## EXERCISE DETAILS
Within the data below, find the string "Importo" and return each line where it occurs.

## TASK INPUTS
===============
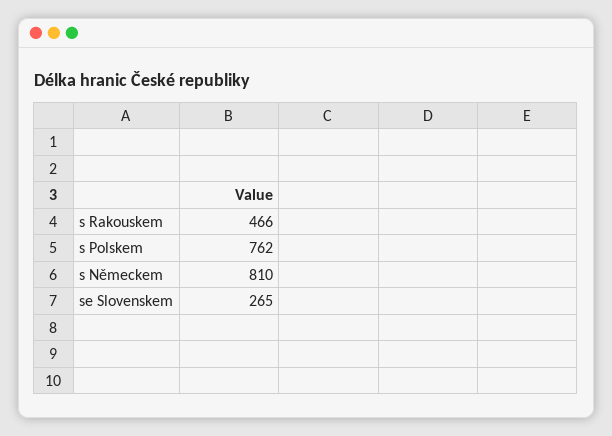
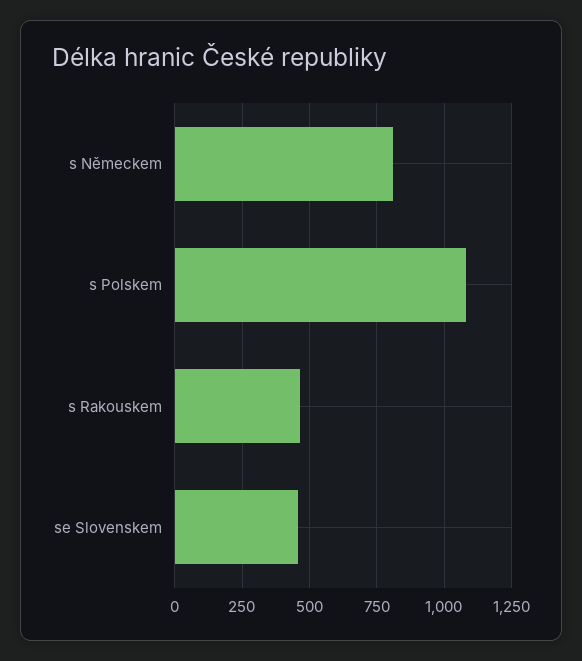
s Polskem: 762 -> 1075
se Slovenskem: 265 -> 450

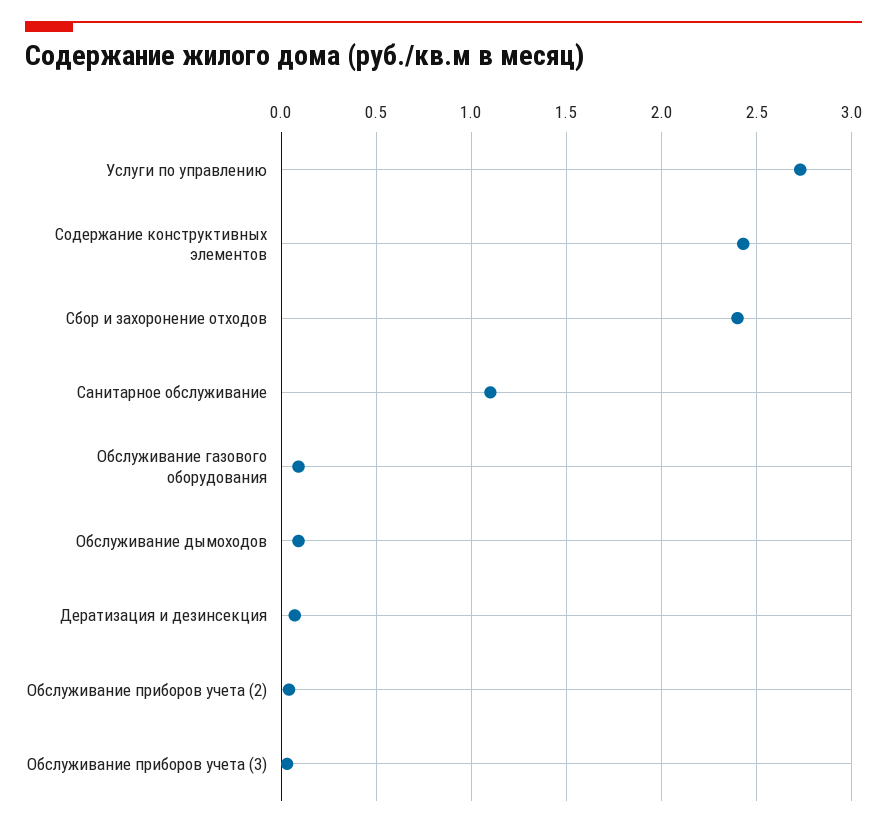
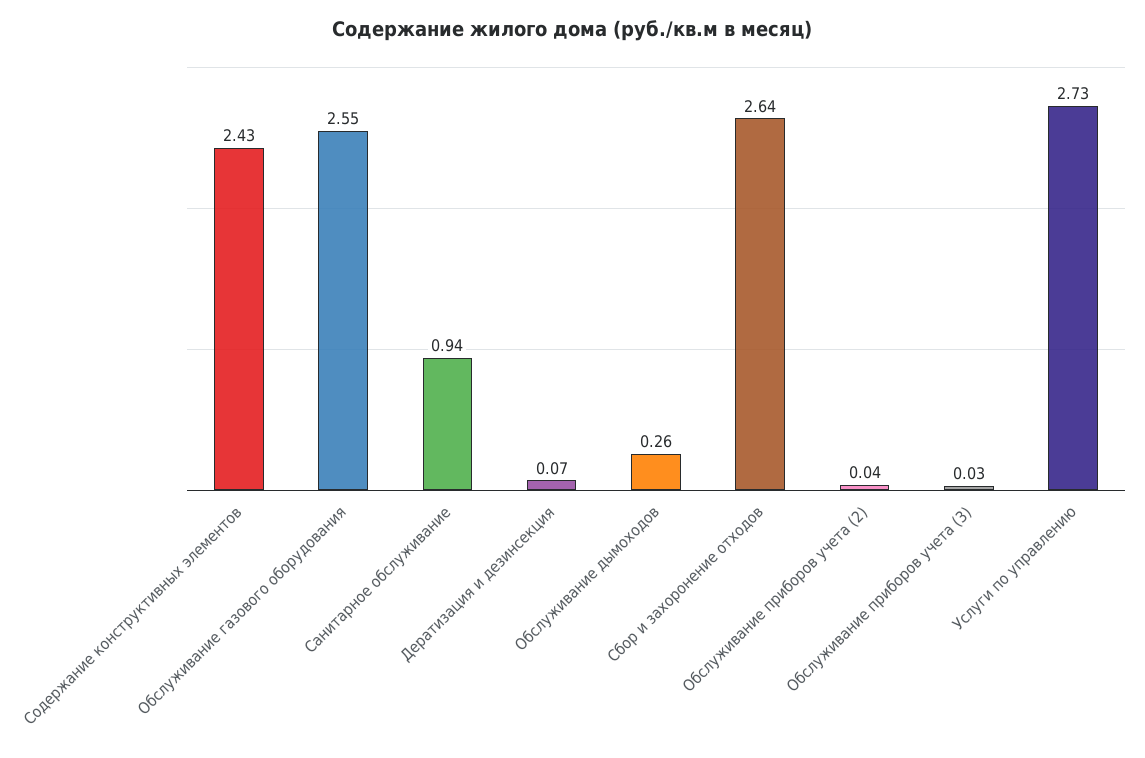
Сбор и захоронение отходов: 2.4 -> 2.64
Санитарное обслуживание: 1.1 -> 0.94
Обслуживание газового оборудования: 0.1 -> 2.55
Обслуживание дымоходов: 0.1 -> 0.26

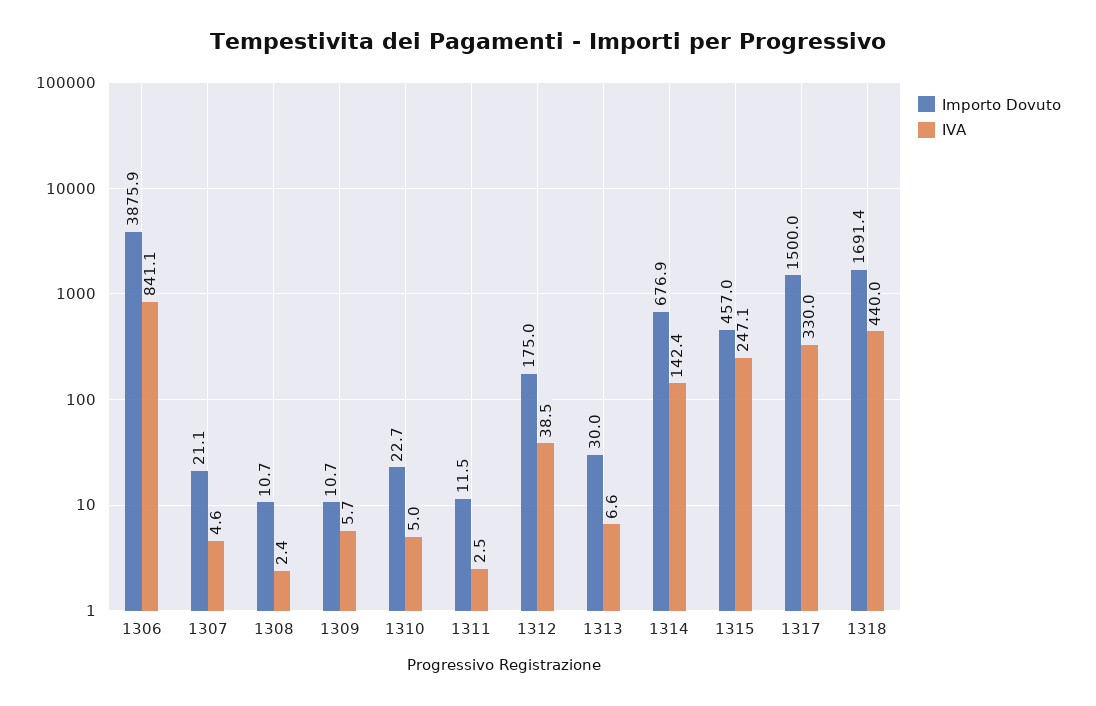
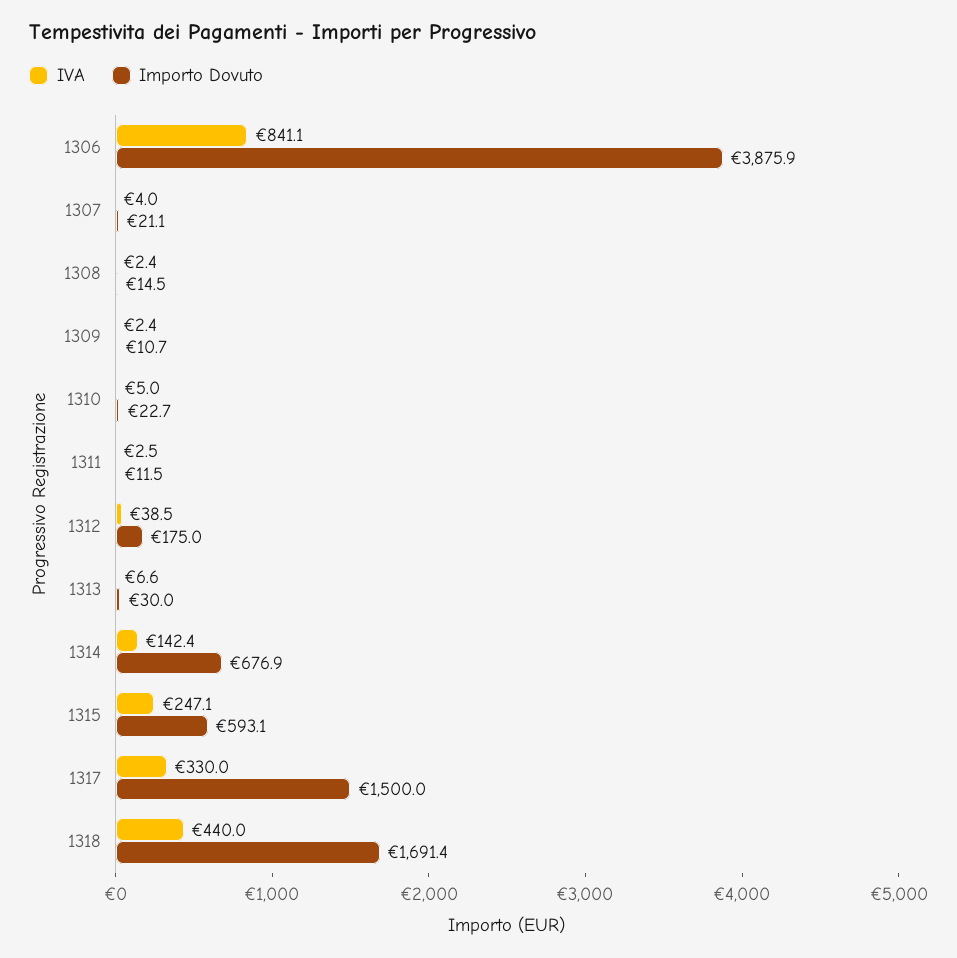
IVA, 1307: 4.6 -> 4
Importo Dovuto, 1308: 10.7 -> 14.5
IVA, 1309: 5.7 -> 2.4
Importo Dovuto, 1315: 457 -> 593.1

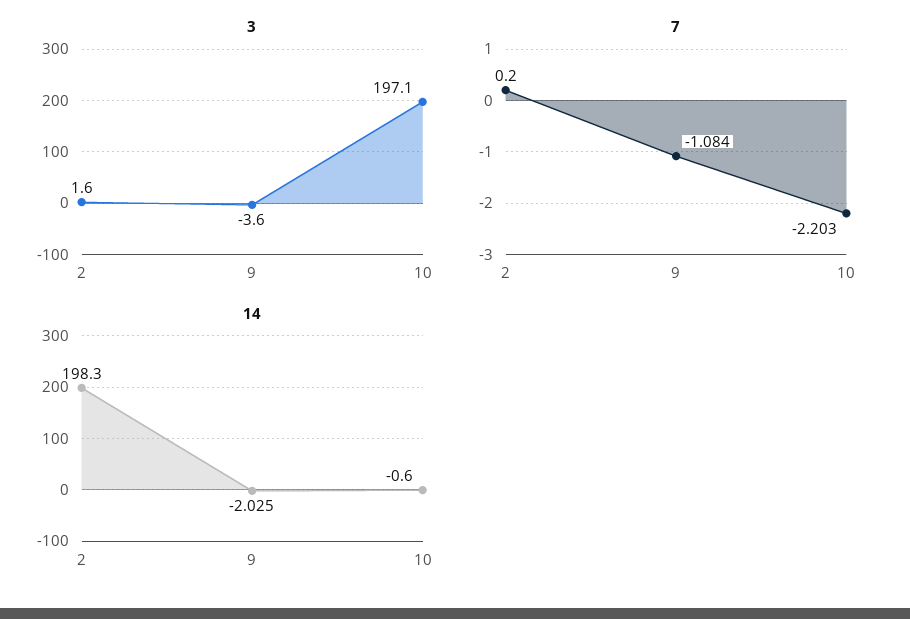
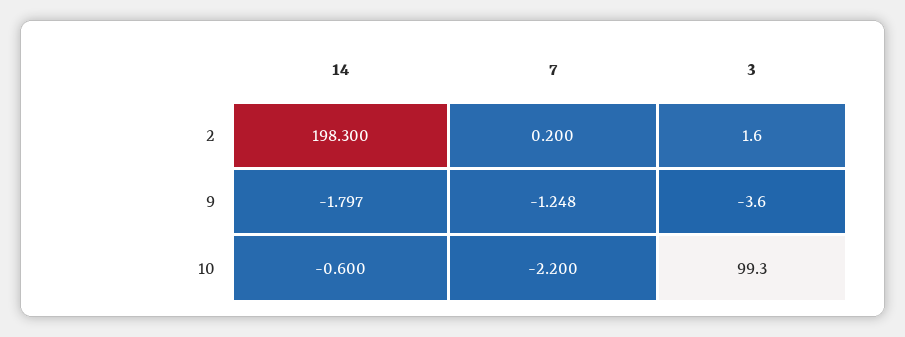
3, 10: 197.1 -> 99.3
7, 9: -1.084 -> -1.248
7, 10: -2.203 -> -2.2
14, 9: -2.025 -> -1.797

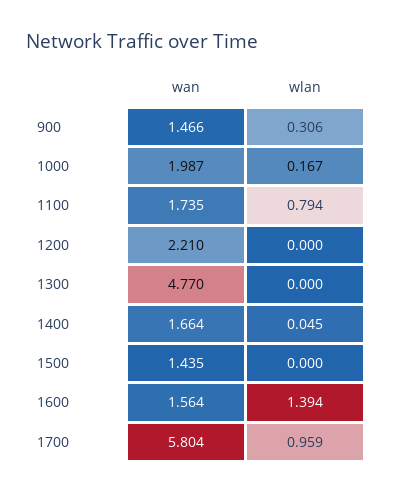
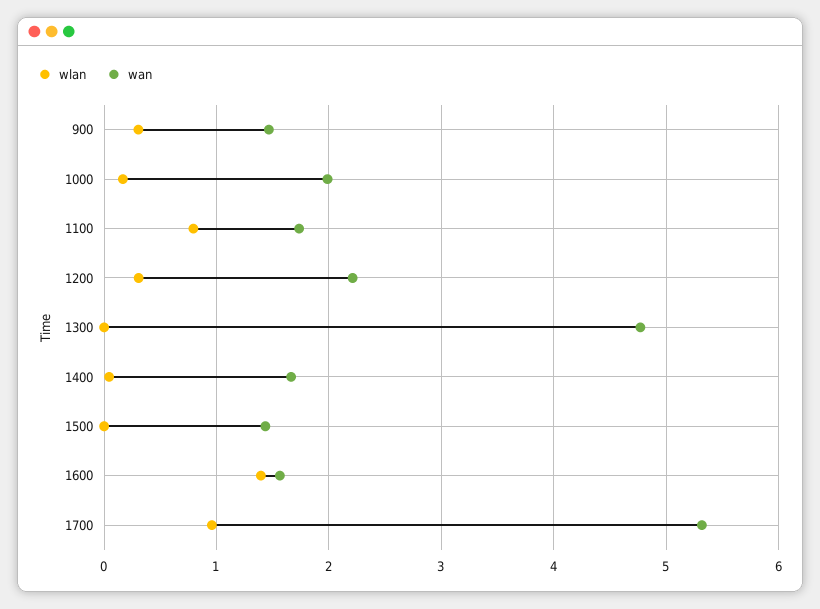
wlan, 1200: 0 -> 0.3
wan, 1700: 5.804 -> 5.3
===============
## TASK RESPONSE
Importo Dovuto, 1308: 10.7 -> 14.5
Importo Dovuto, 1315: 457 -> 593.1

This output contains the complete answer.